(Data items)
■ ■ ■
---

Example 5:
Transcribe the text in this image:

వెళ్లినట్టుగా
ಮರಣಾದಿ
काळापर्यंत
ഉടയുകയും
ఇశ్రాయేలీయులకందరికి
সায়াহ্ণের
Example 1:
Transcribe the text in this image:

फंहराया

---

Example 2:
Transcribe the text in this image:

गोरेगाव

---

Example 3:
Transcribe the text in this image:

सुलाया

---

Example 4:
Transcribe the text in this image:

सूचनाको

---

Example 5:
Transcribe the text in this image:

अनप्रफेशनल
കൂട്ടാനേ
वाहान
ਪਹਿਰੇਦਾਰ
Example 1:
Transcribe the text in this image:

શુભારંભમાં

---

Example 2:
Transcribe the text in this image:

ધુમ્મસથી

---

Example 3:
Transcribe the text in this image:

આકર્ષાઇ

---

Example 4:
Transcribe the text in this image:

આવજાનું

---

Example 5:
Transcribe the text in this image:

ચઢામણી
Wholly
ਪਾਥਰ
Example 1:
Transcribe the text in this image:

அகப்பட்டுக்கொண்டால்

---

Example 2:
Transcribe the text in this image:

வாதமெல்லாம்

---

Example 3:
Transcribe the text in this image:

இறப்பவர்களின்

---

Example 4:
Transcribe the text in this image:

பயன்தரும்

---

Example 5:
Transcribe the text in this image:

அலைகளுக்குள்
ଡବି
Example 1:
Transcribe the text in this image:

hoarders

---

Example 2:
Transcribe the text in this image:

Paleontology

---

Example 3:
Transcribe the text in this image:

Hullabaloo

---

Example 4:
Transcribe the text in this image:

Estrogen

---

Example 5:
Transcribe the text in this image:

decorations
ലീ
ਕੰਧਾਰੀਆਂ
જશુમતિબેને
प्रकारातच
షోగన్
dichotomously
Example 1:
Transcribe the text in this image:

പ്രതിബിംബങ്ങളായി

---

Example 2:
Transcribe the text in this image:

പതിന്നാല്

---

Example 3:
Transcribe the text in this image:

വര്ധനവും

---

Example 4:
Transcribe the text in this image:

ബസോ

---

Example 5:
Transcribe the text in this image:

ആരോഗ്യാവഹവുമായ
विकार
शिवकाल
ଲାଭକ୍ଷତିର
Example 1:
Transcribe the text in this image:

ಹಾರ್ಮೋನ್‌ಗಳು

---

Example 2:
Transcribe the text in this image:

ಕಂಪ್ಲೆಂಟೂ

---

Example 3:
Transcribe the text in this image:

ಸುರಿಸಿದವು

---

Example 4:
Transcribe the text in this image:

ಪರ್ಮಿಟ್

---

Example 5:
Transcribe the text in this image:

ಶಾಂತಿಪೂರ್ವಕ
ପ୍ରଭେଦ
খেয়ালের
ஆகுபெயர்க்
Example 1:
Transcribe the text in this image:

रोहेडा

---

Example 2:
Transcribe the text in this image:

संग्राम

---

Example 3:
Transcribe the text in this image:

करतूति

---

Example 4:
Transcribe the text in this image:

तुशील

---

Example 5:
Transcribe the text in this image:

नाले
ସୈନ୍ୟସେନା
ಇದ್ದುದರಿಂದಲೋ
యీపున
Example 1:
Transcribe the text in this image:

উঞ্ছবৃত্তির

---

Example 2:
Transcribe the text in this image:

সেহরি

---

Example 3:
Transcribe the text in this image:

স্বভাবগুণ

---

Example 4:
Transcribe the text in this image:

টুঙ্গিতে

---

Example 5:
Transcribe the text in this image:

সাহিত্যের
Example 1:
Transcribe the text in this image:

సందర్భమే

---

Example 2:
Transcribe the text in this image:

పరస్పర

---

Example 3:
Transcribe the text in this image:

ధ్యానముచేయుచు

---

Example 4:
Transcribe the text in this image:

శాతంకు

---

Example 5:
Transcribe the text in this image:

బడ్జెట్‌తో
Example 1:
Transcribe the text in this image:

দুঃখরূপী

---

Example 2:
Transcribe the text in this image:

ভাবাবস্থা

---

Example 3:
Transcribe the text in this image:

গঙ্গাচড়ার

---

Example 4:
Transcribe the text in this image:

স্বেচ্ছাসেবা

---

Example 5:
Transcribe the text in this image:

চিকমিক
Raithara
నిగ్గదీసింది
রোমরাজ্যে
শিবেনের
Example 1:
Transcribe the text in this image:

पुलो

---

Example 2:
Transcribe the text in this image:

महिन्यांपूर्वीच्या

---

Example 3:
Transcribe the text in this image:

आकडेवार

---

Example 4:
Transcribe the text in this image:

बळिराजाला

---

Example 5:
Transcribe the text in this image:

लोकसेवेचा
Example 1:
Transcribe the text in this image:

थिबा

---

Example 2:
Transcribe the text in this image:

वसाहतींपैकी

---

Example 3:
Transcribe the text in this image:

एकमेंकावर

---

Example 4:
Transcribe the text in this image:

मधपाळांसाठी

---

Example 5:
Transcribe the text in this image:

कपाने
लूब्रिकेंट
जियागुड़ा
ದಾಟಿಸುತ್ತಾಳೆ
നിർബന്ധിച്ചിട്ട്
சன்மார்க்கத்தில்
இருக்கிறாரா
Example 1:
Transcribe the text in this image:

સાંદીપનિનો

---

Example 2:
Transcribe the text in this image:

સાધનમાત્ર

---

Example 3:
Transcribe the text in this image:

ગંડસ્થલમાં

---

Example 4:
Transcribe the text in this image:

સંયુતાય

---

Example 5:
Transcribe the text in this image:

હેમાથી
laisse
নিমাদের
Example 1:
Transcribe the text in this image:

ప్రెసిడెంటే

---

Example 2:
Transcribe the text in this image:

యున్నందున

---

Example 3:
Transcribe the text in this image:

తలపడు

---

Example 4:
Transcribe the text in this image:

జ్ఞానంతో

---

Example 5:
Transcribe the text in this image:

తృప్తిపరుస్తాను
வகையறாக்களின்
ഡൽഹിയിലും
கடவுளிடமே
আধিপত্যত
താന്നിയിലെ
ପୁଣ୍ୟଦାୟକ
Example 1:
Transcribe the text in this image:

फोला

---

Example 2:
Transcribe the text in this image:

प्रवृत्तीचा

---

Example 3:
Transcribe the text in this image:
■ ■ ■
▶ [Instructions to follow]:
Every entry is to be restated word for word, with nothing dropped.

▶ [Answer section]:
---

Example 5:
Transcribe the text in this image:

వెళ్లినట్టుగా
ಮರಣಾದಿ
काळापर्यंत
ഉടയുകയും
ఇశ్రాయేలీయులకందరికి
সায়াহ্ণের
Example 1:
Transcribe the text in this image:

फंहराया

---

Example 2:
Transcribe the text in this image:

गोरेगाव

---

Example 3:
Transcribe the text in this image:

सुलाया

---

Example 4:
Transcribe the text in this image:

सूचनाको

---

Example 5:
Transcribe the text in this image:

अनप्रफेशनल
കൂട്ടാനേ
वाहान
ਪਹਿਰੇਦਾਰ
Example 1:
Transcribe the text in this image:

શુભારંભમાં

---

Example 2:
Transcribe the text in this image:

ધુમ્મસથી

---

Example 3:
Transcribe the text in this image:

આકર્ષાઇ

---

Example 4:
Transcribe the text in this image:

આવજાનું

---

Example 5:
Transcribe the text in this image:

ચઢામણી
Wholly
ਪਾਥਰ
Example 1:
Transcribe the text in this image:

அகப்பட்டுக்கொண்டால்

---

Example 2:
Transcribe the text in this image:

வாதமெல்லாம்

---

Example 3:
Transcribe the text in this image:

இறப்பவர்களின்

---

Example 4:
Transcribe the text in this image:

பயன்தரும்

---

Example 5:
Transcribe the text in this image:

அலைகளுக்குள்
ଡବି
Example 1:
Transcribe the text in this image:

hoarders

---

Example 2:
Transcribe the text in this image:

Paleontology

---

Example 3:
Transcribe the text in this image:

Hullabaloo

---

Example 4:
Transcribe the text in this image:

Estrogen

---

Example 5:
Transcribe the text in this image:

decorations
ലീ
ਕੰਧਾਰੀਆਂ
જશુમતિબેને
प्रकारातच
షోగన్
dichotomously
Example 1:
Transcribe the text in this image:

പ്രതിബിംബങ്ങളായി

---

Example 2:
Transcribe the text in this image:

പതിന്നാല്

---

Example 3:
Transcribe the text in this image:

വര്ധനവും

---

Example 4:
Transcribe the text in this image:

ബസോ

---

Example 5:
Transcribe the text in this image:

ആരോഗ്യാവഹവുമായ
विकार
शिवकाल
ଲାଭକ୍ଷତିର
Example 1:
Transcribe the text in this image:

ಹಾರ್ಮೋನ್‌ಗಳು

---

Example 2:
Transcribe the text in this image:

ಕಂಪ್ಲೆಂಟೂ

---

Example 3:
Transcribe the text in this image:

ಸುರಿಸಿದವು

---

Example 4:
Transcribe the text in this image:

ಪರ್ಮಿಟ್

---

Example 5:
Transcribe the text in this image:

ಶಾಂತಿಪೂರ್ವಕ
ପ୍ରଭେଦ
খেয়ালের
ஆகுபெயர்க்
Example 1:
Transcribe the text in this image:

रोहेडा

---

Example 2:
Transcribe the text in this image:

संग्राम

---

Example 3:
Transcribe the text in this image:

करतूति

---

Example 4:
Transcribe the text in this image:

तुशील

---

Example 5:
Transcribe the text in this image:

नाले
ସୈନ୍ୟସେନା
ಇದ್ದುದರಿಂದಲೋ
యీపున
Example 1:
Transcribe the text in this image:

উঞ্ছবৃত্তির

---

Example 2:
Transcribe the text in this image:

সেহরি

---

Example 3:
Transcribe the text in this image:

স্বভাবগুণ

---

Example 4:
Transcribe the text in this image:

টুঙ্গিতে

---

Example 5:
Transcribe the text in this image:

সাহিত্যের
Example 1:
Transcribe the text in this image:

సందర్భమే

---

Example 2:
Transcribe the text in this image:

పరస్పర

---

Example 3:
Transcribe the text in this image:

ధ్యానముచేయుచు

---

Example 4:
Transcribe the text in this image:

శాతంకు

---

Example 5:
Transcribe the text in this image:

బడ్జెట్‌తో
Example 1:
Transcribe the text in this image:

দুঃখরূপী

---

Example 2:
Transcribe the text in this image:

ভাবাবস্থা

---

Example 3:
Transcribe the text in this image:

গঙ্গাচড়ার

---

Example 4:
Transcribe the text in this image:

স্বেচ্ছাসেবা

---

Example 5:
Transcribe the text in this image:

চিকমিক
Raithara
నిగ్గదీసింది
রোমরাজ্যে
শিবেনের
Example 1:
Transcribe the text in this image:

पुलो

---

Example 2:
Transcribe the text in this image:

महिन्यांपूर्वीच्या

---

Example 3:
Transcribe the text in this image:

आकडेवार

---

Example 4:
Transcribe the text in this image:

बळिराजाला

---

Example 5:
Transcribe the text in this image:

लोकसेवेचा
Example 1:
Transcribe the text in this image:

थिबा

---

Example 2:
Transcribe the text in this image:

वसाहतींपैकी

---

Example 3:
Transcribe the text in this image:

एकमेंकावर

---

Example 4:
Transcribe the text in this image:

मधपाळांसाठी

---

Example 5:
Transcribe the text in this image:

कपाने
लूब्रिकेंट
जियागुड़ा
ದಾಟಿಸುತ್ತಾಳೆ
നിർബന്ധിച്ചിട്ട്
சன்மார்க்கத்தில்
இருக்கிறாரா
Example 1:
Transcribe the text in this image:

સાંદીપનિનો

---

Example 2:
Transcribe the text in this image:

સાધનમાત્ર

---

Example 3:
Transcribe the text in this image:

ગંડસ્થલમાં

---

Example 4:
Transcribe the text in this image:

સંયુતાય

---

Example 5:
Transcribe the text in this image:

હેમાથી
laisse
নিমাদের
Example 1:
Transcribe the text in this image:

ప్రెసిడెంటే

---

Example 2:
Transcribe the text in this image:

యున్నందున

---

Example 3:
Transcribe the text in this image:

తలపడు

---

Example 4:
Transcribe the text in this image:

జ్ఞానంతో

---

Example 5:
Transcribe the text in this image:

తృప్తిపరుస్తాను
வகையறாக்களின்
ഡൽഹിയിലും
கடவுளிடமே
আধিপত্যত
താന്നിയിലെ
ପୁଣ୍ୟଦାୟକ
Example 1:
Transcribe the text in this image:

फोला

---

Example 2:
Transcribe the text in this image:

प्रवृत्तीचा

---

Example 3:
Transcribe the text in this image:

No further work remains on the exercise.